Testo da analizzare:
8.        A seguito dell’adozione della legge n. 407, del 1o giugno 2005, e a partire da tale data, non è più necessario che si sia effettivamente proceduto ad una distribuzione minima ai detentori di quote per poter beneficiare dello status di «fondo di cui all’articolo 16 C». Il beneficio di tale status continua tuttavia ad essere assoggettato alla condizione che l’OICVM proceda al calcolo di una distribuzione minima, soggetta a imposta in capo ai suoi detentori di quote, tramite una ritenuta alla fonte prelevata dal fondo. Dalle spiegazioni del giudice del rinvio, con riferimento ai lavori preparatori di tale legge, risulta che l’obiettivo di tale modifica legislativa consisteva nel rendere più facile per gli OICVM esteri di beneficiare dello status di fondo di cui all’articolo 16 C, in modo da non esigere più da tali fondi l’adeguamento della loro politica di distribuzione in funzione della normativa tributaria danese, il che riveste interesse per i fondi i cui detentori di quote danesi sono una piccolissima minoranza. Risulta dalle osservazioni delle parti interessate che taluni OICVM non residenti in Danimarca hanno potuto conformarsi alle norme relative alla distribuzione minima previste all’articolo 16 C della ligningslov.

9.        Occorre inoltre rilevare che dette norme vengono specificate all’articolo 16 C, paragrafi da 2 a 6, della ligningslov. In conformità al paragrafo 2 di tale articolo, la distribuzione minima è costituita dalla somma dei redditi e degli importi netti incassati nel corso dell’esercizio fiscale, con deduzione di perdite e spese. L’articolo 16 C, paragrafo 3, della ligningslov, prevede l’inclusione, in tale calcolo, di una lunga serie di redditi elencati da tale articolo, segnatamente gli interessi, i dividendi da azioni, i proventi su crediti e contratti finanziari nonché le plusvalenze su cessioni di azioni. In conformità all’articolo 16 C, paragrafi 4 e 5, della ligningslov, i fondi di cui all’articolo 16 C possono dedurre le perdite fiscalmente rilevanti nonché le spese amministrative.

Dati:
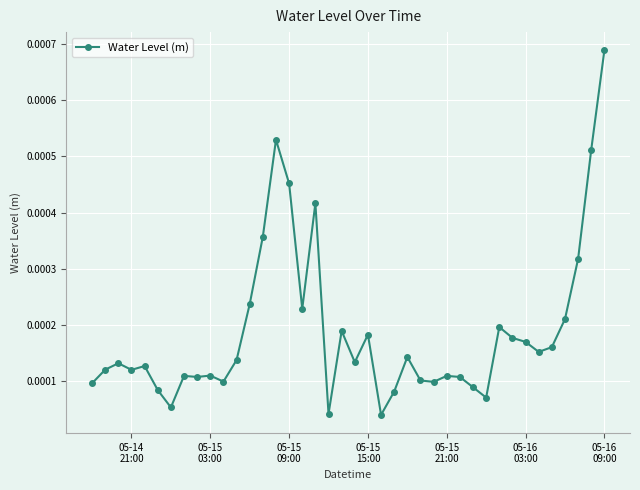

True or false: there are more than 1 points higher than both neighbors.

True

Elenco attività:
- A) Secondo il testo sull'articolo 16 C della ligningslov, che cosa possono dedurre i fondi in base ai paragrafi 4 e 5 di tale articolo?
- B) Prosegua il testo sull'articolo 16 C della ligningslov a partire dalla sua ultima frase.

Risposte scritte:
- A) Le perdite fiscalmente rilevanti e le spese amministrative.

- B)
10.      Alla luce di tale normativa, il Fidelity Funds e il NN (L) SICAV sostengono di non potersi conformare, per natura, alla prima delle condizioni, relativa alla residenza fiscale in Danimarca, per beneficiare dell’esenzione dalla ritenuta alla fonte. Tale condizione costituisce una disparità di trattamento fiscale degli OICVM a seconda del loro Stato di residenza e sarebbe contraria, secondo tali parti nel procedimento principale, all’articolo 56 CE, senza poter essere giustificata da motivi imperativi di interesse generale. Per quanto riguarda la seconda condizione, relativa al calcolo di una distribuzione minima, il Fidelity Funds e il NN (L) SICAV precisano di non avere alcun incentivo a soddisfarla, in quanto, a causa della prima condizione, essi non possono in ogni caso beneficiare del regime accordato ai fondi di cui all’articolo 16 C. Anche questa seconda condizione sarebbe, a loro avviso, contraria alla libera prestazione dei servizi, garantita dall’articolo 49 CE, in quanto gli OICVM non sono costituiti ai sensi della normativa di ciascuno degli Stati membri in cui i loro detentori di quote possono risiedere, bensì in conformità alla normativa dello Stato membro della loro residenza. Qualora un siffatto requisito dovesse essere imposto a ciascun OICVM non residente, l’armonizzazione alla quale procede la direttiva 85/611, nonché il diritto alla libera prestazione dei servizi, risulterebbero privi di senso.

11.      Avendo constatato che la soluzione della controversia nel procedimento principale dipendeva dall’interpretazione degli articoli 49 CE e 56 CE, il giudice del rinvio ha deciso di sospendere il procedimento e di sottoporre alla Corte la seguente questione pregiudiziale:

«Se un regime fiscale, come quello di cui trattasi nel procedimento principale, in forza del quale gli OICVM esteri disciplinati dalla direttiva [85/611] sono soggetti a ritenuta alla fonte sui dividendi provenienti da società danesi sia contrario all’articolo 56 CE (divenuto articolo 63 TFUE) sulla libera circolazione dei capitali o all’articolo 49 CE (divenuto articolo 56 TFUE) sulla libera prestazione dei servizi, laddove gli OICVM danesi equivalenti possono ottenere un’esenzione dalla ritenuta alla fonte, o perché operano effettivamente una distribuzione minima di dividendi ai propri detentori di quote a fronte della quale si applica la ritenuta alla fonte, oppure perché è calcolata tecnicamente una distribuzione minima sulla quale è applicata la ritenuta alla fonte in relazione ai detentori di quote degli organismi».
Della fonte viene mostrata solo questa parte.